Its not something that absolutely needs to be, but I think in the first code it everything is much clearer, extending to how the m_state variable is declared (CursorState instead of UINT) etc...

- I won't possibly ever run in a name clash for these enums.

- There is no possibility to asign a wrong value. Thing is, that like you said, the old code works regardeles of the actual type used, I don't like that very much. I can pass in My NoResize - flag from the WindowStyleFlags to the CursorState, which isn't possible with strongly typed enums.

Over all I just tend to prefern them after I read about them some while ago, I just decided to implement them tody. Surely the old code works, and I wouldn't need them, the "enum class" makes things just more clean, in my opinion, and my goal after getting code to work is now to polish it up... except for that bitwise-thingy, that is :/

Since strongly typed enums can't have an operator overloaded, I assume you generally suggest eigther writing a macro or templated global function? How costly are static_casts anyway? Because there could be potentially a lot of checks throughout my code. Given this setting I'd somehow doubt the benefit of strongly typed enums over the overhead of "simulating" a bitwise operator... what would you rather choose?

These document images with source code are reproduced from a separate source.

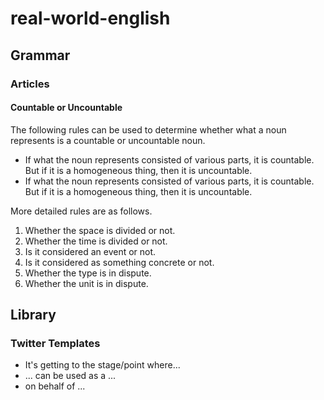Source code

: # real-world-english

## Grammar
### Articles
#### Countable or Uncountable

The following rules can be used to determine whether what a noun represents is a countable or uncountable noun.

* If what the noun represents consisted of various parts, it is countable. But if it is a homogeneous thing, then it is uncountable.
* If what the noun represents consisted of various parts, it is countable. But if it is a homogeneous thing, then it is uncountable.

More detailed rules are as follows.
1. Whether the space is divided or not.
1. Whether the time is divided or not.
1. Is it considered an event or not.
1. Is it considered as something concrete or not.
1. Whether the type is in dispute.
1. Whether the unit is in dispute.

## Library
### Twitter Templates
* It's getting to the stage/point where...
* ... can be used as a ...
* on behalf of ...
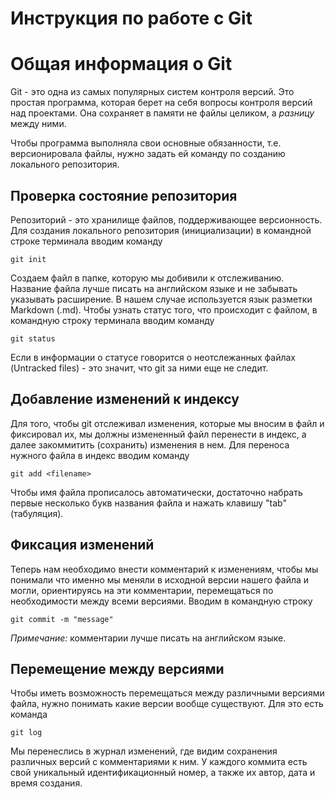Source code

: # **Инструкция по работе с Git**

# Общая информация о Git

Git - это одна из самых популярных систем контроля версий. Это простая программа, которая берет на себя вопросы контроля версий над проектами. Она сохраняет в памяти не файлы целиком, а *разницу* между ними.

Чтобы программа выполняла свои основные обязанности, т.е. версионировала файлы, нужно задать ей команду  по созданию локального репозитория.

## Проверка состояние репозитория

Репозиторий - это хранилище файлов, поддерживающее версионность. Для создания локального репозитория (инициализации) в командной строке терминала вводим команду

    git init

Создаем файл в папке, которую мы добивили к отслеживанию. Название файла лучше писать на английском языке и не забывать указывать расширение. В нашем случае используется язык разметки Markdown (.md).
Чтобы узнать статус того, что происходит с файлом, в командную строку терминала вводим команду

    git status

Если в информации о статусе говорится о неотслежанных файлах (Untracked files) - это значит, что git за ними еще не следит.

## Добавление изменений к индексу

Для того, чтобы git отслеживал изменения, которые мы вносим в файл и фиксировал их, мы должны измененный файл перенести в индекс, а далее закоммитить (сохранить) изменения в нем. Для переноса нужного файла в индекс вводим команду

    git add <filename>

Чтобы имя файла прописалось автоматически, достаточно набрать первые несколько букв названия файла и нажать клавишу "tab" (табуляция).

## Фиксация изменений

Теперь нам необходимо внести комментарий к изменениям, чтобы мы понимали что именно мы меняли в исходной версии нашего файла и могли, ориентируясь на эти комментарии, перемещаться по необходимости между всеми версиями. Вводим в командную строку 

    git commit -m "message"

*Примечание:* комментарии лучше писать на английском языке.

## Перемещение между версиями

Чтобы иметь возможность перемещаться между различными версиями файла, нужно понимать какие версии вообще существуют. Для это есть команда 

    git log

Мы перенеслись в журнал изменений, где видим сохранения различных версий с комментариями к ним. У каждого коммита есть свой уникальный идентификационный номер, а также их автор, дата и время создания.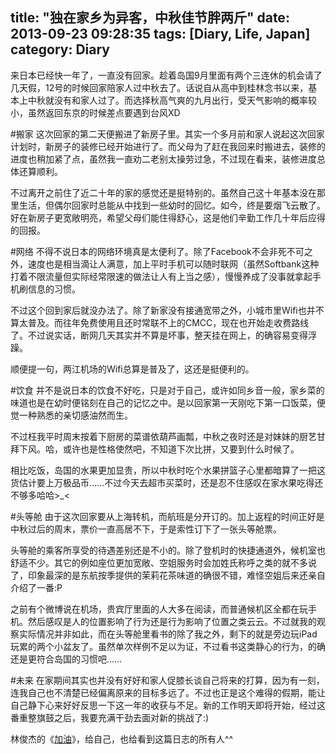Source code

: title: "独在家乡为异客，中秋佳节胖两斤"
date: 2013-09-23 09:28:35
tags: [Diary, Life, Japan]
category: Diary
---
来日本已经快一年了，一直没有回家。趁着岛国9月里面有两个三连休的机会请了几天假，12号的时候回家陪家人过中秋去了。话说自从高中到桂林念书以来，基本上中秋就没有和家人过了。而选择秋高气爽的九月出行，受天气影响的概率较小，虽然返回东京的时候差点要遇到台风XD

<!--more-->
#搬家
这次回家的第二天便搬进了新房子里。其实一个多月前和家人说起这次回家计划时，新房子的装修已经开始进行了。而父母为了赶在我回来时搬进去，装修的进度也稍加紧了点，虽然我一直劝二老别太操劳过急，不过现在看来，装修进度总体还算顺利。

不过离开之前住了近二十年的家的感觉还是挺特别的。虽然自己这十年基本没在那里生活，但偶尔回家时总能从中找到一些幼时的回忆。如今，终是要烟飞云散了。好在新房子更宽敞明亮，希望父母们能住得舒心，这是他们辛勤工作几十年后应得的回报。

#网络
不得不说日本的网络环境真是太便利了。除了Facebook不会非死不可之外，速度也是相当滴让人满意，加上平时手机可以随时联网（虽然Softbank这种打着不限流量但实际经常限速的做法让人有上当之感），慢慢养成了没事就拿起手机刷信息的习惯。

不过这个回到家后就没办法了。除了新家没有接通宽带之外，小城市里Wifi也并不算太普及。而往年免费使用且还时常联不上的CMCC，现在也开始走收费路线了。不过说实话，断网几天其实并不算是坏事，整天挂在网上，的确容易变得浮躁。

顺便提一句，两江机场的Wifi总算是普及了，这还是挺便利的。

#饮食
并不是说日本的饮食不好吃，只是对于自己，或许如同乡音一般，家乡菜的味道也是在幼时便铭刻在自己的记忆之中。是以回家第一天刚吃下第一口饭菜，便觉一种熟悉的亲切感油然而生。

不过枉我平时周末按着下厨房的菜谱依葫芦画瓢，中秋之夜时还是对妹妹的厨艺甘拜下风。哈，或许也是性格使然吧，不知道下次比拼，又要到什么时候了。

相比吃饭，岛国的水果更加显贵，所以中秋时吃个水果拼篮子心里都暗算了一把这货估计要上万极品币……不过今天去超市买菜时，还是忍不住感叹在家水果吃得还不够多哈哈>_<

#头等舱
由于这次回家要从上海转机，而航班是分开订的。加上返程的时间正好是中秋过后的周末，票价一直高居不下，于是索性订下了一张头等舱票。

头等舱的乘客所享受的待遇差别还是不小的。除了登机时的快捷通道外，候机室也舒适不少。其它的例如座位更加宽敞、空姐服务时会加姓氏称呼之类的就不多说了，印象最深的是东航按季提供的茉莉花茶味道的确很不错，难怪空姐后来还亲自介绍了一番:P

之前有个微博说在机场，贵宾厅里面的人大多在阅读，而普通候机区全都在玩手机。然后感叹是人的位置影响了行为还是行为影响了位置之类云云。不过就我的观察实际情况并非如此，而在头等舱里看书的除了我之外，剩下的就是旁边玩iPad玩累的两个小盆友了。虽然单次样例不足以为证，不过看书这类静心的行为，的确还是更符合岛国的习惯吧……

#未来
在家期间其实也并没有好好和家人促膝长谈自己将来的打算，因为有一刻，连我自己也不清楚已经偏离原来的目标多远了。不过也正是这个难得的假期，能让自己静下心来好好反思一下这一年的收获与不足。新的工作明天即将开始，经过这番重整旗鼓之后，我要充满干劲去面对新的挑战了:)

林俊杰的《[加油](http://www.xiami.com/song/1769260207?spm=a1z1s.3521865.23309997.34.JS3kX2)》，给自己，也给看到这篇日志的所有人^^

There is an example of what I meant here, a few answers down:

http://stackoverflow.com/questions/1448396/how-to-use-enums-as-flags-in-c

I'm pretty sure static_cast from an int to enum (or vice versa) would just be compiled away, so it should be free.

Ah, I see, that worked. Thanks! A lot better again, thankfully. Now I only gotta find a way to automatice this for all enums and, aditionally possibly hide away this:


(border & WindowBorders::Bottom) == WindowBorders::Bottom

And other repetitive bit-checks into some sort of helper functions. Should be easiely doable, though.

Here's what I'm doing to somewhat "automate" the process. You could write a macro to further cut down code.


enum ENUM_DrawElements : int {
GD_DRAW_ELEMENT_NONE = 0,
GD_DRAW_ELEMENT_STATIC_GEOMETRY = 1,
GD_DRAW_ELEMENT_DYNAMIC_GEOMETRY = 2,
GD_DRAW_ELEMENT_ENTITIES = 4,
GD_DRAW_ELEMENT_EDITORFUNCTIONS = 8,
//...
};


static inline ENUM_DrawElements operator|(ENUM_DrawElements a, ENUM_DrawElements b) { return static_cast<ENUM_DrawElements>(static_cast<int>(a) | static_cast<int>(b)); }

 

You can now use bitwise or on members of ENUM_DrawElements: GD_DRAW_ELEMENT_STATIC_GEOMETRY | GD_DRAW_ELEMENT_ENTITIES | ...
NOTE: you do have to mind possible precision issues, though - casting to int is limiting the precision to 32 bits.
How is casting to int a problem if the enum is defined to use int as the underlying type?